Count how many lines in the following data hold the word "issues". Your answer is the number and nothing else.

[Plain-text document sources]
┄┄┄┄┄┄┄┄┄┄

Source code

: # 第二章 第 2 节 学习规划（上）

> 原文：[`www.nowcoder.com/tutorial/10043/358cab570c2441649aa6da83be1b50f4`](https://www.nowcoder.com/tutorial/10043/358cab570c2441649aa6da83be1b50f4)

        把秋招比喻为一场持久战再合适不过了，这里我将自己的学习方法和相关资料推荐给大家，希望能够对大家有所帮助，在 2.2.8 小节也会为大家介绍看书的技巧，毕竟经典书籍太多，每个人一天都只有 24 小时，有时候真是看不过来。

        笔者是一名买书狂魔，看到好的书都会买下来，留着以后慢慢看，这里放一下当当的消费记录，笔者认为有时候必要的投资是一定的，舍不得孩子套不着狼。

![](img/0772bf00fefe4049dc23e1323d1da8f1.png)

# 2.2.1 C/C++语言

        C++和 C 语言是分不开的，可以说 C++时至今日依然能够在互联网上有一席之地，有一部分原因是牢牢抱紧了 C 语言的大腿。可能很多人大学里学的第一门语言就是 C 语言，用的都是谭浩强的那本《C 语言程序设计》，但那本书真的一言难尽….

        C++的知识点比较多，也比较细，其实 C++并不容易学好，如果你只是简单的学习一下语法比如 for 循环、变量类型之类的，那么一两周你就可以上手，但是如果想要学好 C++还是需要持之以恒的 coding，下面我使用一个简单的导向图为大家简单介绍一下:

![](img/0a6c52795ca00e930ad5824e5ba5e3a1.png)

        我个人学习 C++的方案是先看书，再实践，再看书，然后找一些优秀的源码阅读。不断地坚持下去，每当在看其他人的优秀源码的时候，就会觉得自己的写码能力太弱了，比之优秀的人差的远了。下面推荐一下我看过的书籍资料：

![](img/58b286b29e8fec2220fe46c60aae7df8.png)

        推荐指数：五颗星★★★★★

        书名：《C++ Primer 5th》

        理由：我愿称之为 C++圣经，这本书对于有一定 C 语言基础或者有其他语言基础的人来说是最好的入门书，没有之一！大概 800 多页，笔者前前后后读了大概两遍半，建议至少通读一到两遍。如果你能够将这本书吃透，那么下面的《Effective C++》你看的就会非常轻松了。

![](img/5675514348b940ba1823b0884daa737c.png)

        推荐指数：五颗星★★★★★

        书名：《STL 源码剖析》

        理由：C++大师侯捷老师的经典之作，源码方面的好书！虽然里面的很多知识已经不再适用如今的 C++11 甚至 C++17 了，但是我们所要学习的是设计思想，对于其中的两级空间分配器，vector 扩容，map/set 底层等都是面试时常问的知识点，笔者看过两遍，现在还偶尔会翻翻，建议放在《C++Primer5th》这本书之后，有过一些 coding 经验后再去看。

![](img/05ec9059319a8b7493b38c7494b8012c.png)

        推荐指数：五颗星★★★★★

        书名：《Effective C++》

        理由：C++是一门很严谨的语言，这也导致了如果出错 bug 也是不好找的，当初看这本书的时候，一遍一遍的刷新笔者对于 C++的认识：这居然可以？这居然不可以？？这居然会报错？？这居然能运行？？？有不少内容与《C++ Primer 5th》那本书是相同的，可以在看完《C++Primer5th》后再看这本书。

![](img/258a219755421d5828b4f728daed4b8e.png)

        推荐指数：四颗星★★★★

┄┄┄┄┄┄┄┄┄┄

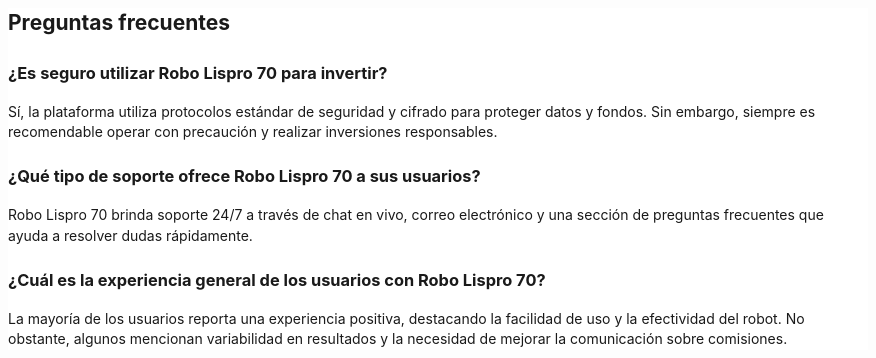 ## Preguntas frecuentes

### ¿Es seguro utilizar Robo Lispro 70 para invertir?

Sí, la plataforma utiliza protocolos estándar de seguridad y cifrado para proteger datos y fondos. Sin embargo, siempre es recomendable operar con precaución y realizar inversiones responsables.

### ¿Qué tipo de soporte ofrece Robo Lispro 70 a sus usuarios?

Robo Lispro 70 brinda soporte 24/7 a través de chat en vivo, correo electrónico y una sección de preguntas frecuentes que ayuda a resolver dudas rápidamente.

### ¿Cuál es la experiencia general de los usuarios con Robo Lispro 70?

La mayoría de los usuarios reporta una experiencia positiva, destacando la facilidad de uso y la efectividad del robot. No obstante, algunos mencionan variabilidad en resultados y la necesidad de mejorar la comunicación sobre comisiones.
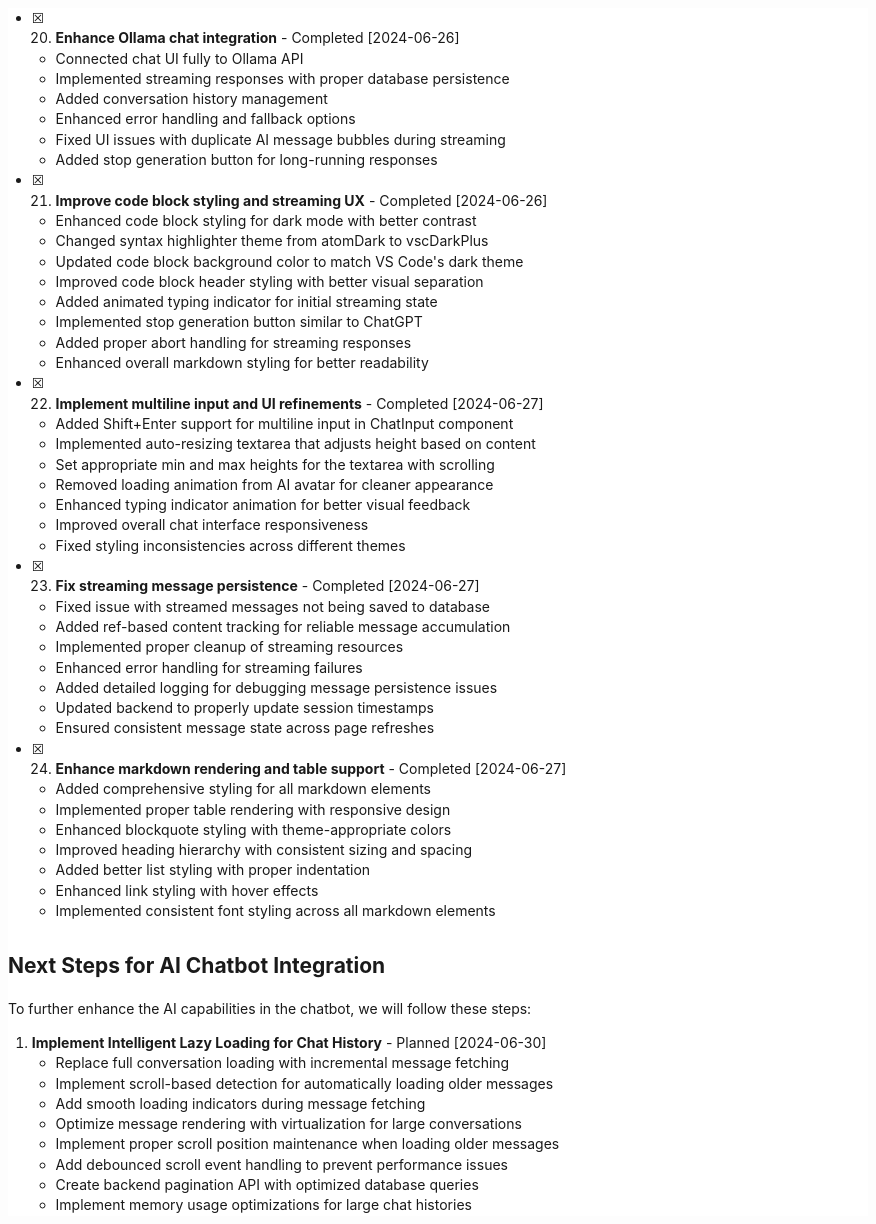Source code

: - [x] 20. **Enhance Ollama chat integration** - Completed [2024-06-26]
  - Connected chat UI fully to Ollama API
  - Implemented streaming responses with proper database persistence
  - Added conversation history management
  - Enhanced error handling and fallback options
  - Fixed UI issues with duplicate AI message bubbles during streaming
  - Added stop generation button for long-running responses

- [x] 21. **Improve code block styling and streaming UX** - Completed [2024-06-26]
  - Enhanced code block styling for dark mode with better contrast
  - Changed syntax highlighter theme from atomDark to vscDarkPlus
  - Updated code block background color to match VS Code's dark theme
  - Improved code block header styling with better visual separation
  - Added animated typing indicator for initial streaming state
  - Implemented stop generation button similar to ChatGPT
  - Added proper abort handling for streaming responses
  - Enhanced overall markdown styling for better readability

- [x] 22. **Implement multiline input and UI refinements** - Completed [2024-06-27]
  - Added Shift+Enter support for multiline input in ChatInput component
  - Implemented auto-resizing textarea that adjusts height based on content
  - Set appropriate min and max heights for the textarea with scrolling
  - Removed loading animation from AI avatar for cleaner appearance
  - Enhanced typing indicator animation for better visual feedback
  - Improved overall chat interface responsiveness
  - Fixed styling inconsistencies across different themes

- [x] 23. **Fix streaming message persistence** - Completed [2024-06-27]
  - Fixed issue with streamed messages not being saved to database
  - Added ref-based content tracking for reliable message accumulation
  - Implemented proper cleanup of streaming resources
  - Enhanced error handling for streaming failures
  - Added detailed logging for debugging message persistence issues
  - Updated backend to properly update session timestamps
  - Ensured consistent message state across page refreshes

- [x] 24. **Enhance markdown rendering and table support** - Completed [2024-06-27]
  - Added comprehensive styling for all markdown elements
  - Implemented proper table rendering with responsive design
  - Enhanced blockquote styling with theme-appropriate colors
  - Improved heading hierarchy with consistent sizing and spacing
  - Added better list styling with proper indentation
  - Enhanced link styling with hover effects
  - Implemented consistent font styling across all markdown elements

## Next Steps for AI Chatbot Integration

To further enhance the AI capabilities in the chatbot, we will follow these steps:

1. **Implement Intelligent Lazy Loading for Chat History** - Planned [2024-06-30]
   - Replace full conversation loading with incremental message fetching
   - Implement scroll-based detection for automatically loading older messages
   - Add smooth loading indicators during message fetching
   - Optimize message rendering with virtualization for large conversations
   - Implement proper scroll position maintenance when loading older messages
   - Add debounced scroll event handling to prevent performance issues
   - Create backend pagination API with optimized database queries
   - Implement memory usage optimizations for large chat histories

┄┄┄┄┄┄┄┄┄┄

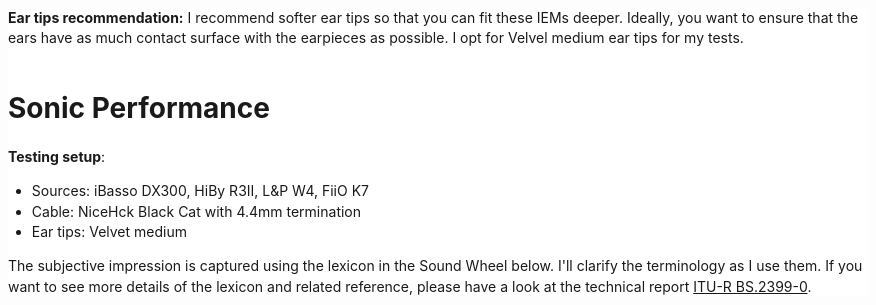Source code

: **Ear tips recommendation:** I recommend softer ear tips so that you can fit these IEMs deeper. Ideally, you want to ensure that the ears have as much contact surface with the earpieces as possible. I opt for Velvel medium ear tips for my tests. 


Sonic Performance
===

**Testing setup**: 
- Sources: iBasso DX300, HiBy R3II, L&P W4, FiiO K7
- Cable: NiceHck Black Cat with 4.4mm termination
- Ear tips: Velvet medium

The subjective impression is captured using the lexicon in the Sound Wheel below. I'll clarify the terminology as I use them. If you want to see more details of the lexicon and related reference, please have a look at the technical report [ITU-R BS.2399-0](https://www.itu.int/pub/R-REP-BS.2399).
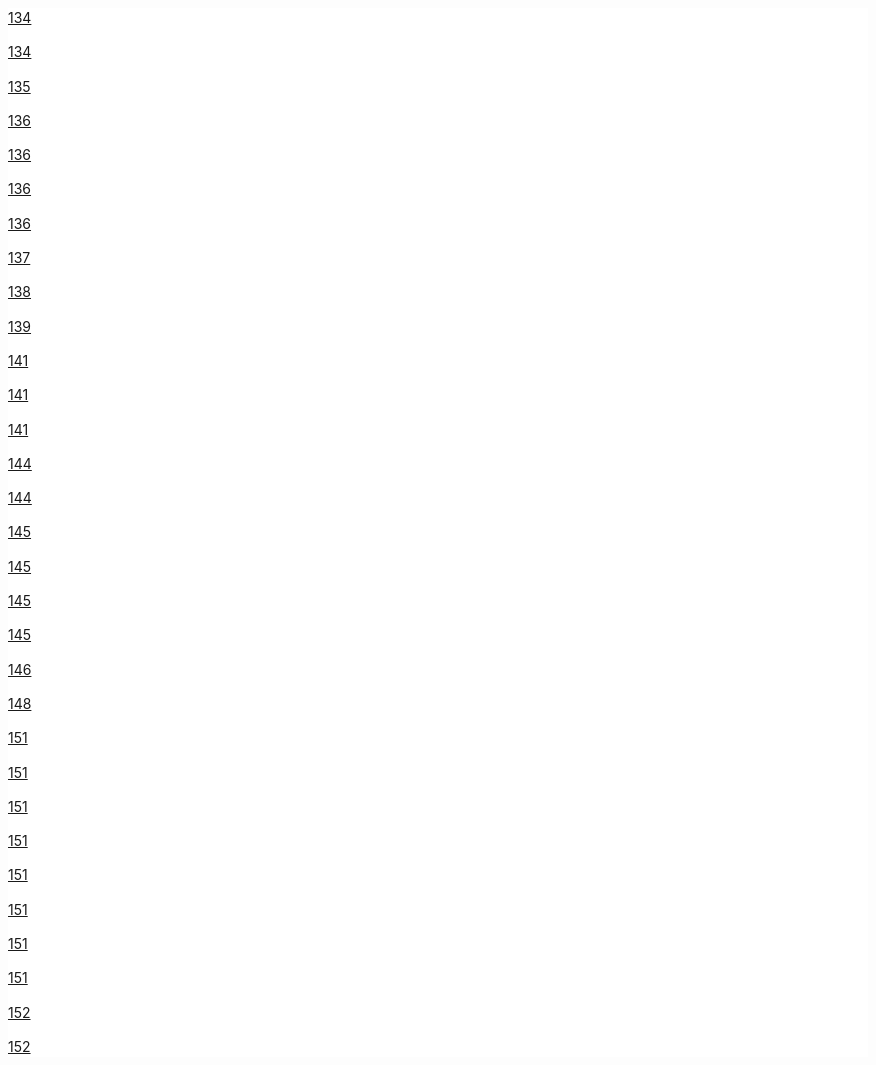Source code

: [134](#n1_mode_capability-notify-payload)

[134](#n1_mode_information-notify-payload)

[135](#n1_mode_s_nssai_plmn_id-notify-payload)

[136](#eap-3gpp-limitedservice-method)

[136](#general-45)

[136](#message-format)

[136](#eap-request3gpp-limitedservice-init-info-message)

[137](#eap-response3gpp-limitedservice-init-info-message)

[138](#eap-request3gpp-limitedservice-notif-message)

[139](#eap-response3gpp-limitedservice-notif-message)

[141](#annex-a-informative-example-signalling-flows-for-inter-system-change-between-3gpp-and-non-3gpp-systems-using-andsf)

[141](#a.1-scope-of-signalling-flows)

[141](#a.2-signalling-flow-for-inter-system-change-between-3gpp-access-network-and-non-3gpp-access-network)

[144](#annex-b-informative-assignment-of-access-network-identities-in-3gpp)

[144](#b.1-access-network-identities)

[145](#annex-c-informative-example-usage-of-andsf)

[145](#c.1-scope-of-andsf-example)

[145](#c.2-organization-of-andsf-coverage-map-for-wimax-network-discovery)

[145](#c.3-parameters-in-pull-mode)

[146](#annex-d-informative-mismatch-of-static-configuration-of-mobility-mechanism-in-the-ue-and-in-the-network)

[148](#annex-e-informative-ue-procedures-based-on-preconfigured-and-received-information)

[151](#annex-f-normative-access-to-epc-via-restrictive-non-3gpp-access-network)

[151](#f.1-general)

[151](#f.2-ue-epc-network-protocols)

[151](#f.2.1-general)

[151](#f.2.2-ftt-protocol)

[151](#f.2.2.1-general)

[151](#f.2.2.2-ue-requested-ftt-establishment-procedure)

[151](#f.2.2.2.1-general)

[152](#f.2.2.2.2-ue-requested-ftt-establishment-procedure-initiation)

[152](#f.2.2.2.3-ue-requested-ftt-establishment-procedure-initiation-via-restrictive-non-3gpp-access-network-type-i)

┄┄┄┄┄┄┄┄┄┄

» Your response
3